You are viewing a plain text version of this content. The canonical link for it is here.
Posted to common-user@hadoop.apache.org by Michael Kintzer <mi...@zerk.com> on 2010/02/25 18:45:40 UTC

cluster involvement trigger

Hi,

We are using the streaming API.    We are trying to understand what hadoop uses as a threshold or trigger to involve more TaskTracker nodes in a given Map-Reduce execution.

With default settings (64MB chunk size in HDFS), if the input file is less than 64MB, will the data processing only occur on a single TaskTracker Node, even if our cluster size is greater than 1?

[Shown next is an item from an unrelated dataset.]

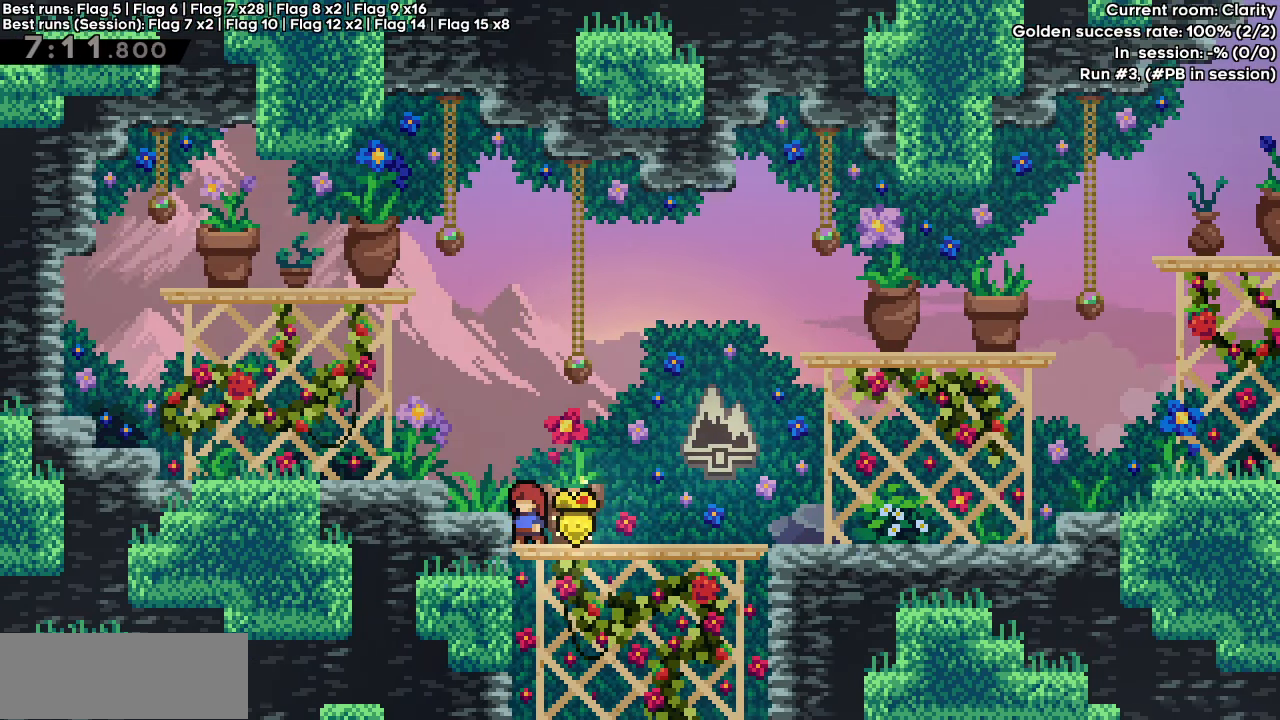
{"keys": [], "events": []}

For example, we are trying to figure out if hadoop is more efficient at processing:
a) a single input file which is just an index file that refers to a jar archive of 100K or 1M individual small files, where the jar file is passed as the "-archives" argument, or 
b) a single input file containing all the raw data represented by the 100K or 1M small files.

With (a), our input file is <64MB.   With (b) our input file is very large.

Thanks for any insight,

-Michael

Re: cluster involvement trigger

Posted by Amogh Vasekar <am...@yahoo-inc.com>.
Hi,
You mentioned you pass the files packed together using -archives option. This will uncompress the archive on the compute node itself, so the namenode won't be hampered in this case. However, cleaning up the distributed cache is a tricky scenario ( user doesn't have explicit control over this ), you may search this list for many discussions pertaining to this. And while on the topic of archives, while it may not be practical for you as of now, but Hadoop Archives (har) provide similar functionality.
Hope this helps.

Amogh


On 2/27/10 12:53 AM, "Michael Kintzer" <mi...@zerk.com> wrote:

Amogh,

Thank you for the detailed information.   Our initial prototyping seems to agree with your statements below, i.e. a single large input file is performing better than an index file + an archive of small files.   I will take a look at the CombineFileInputFormat as you suggested.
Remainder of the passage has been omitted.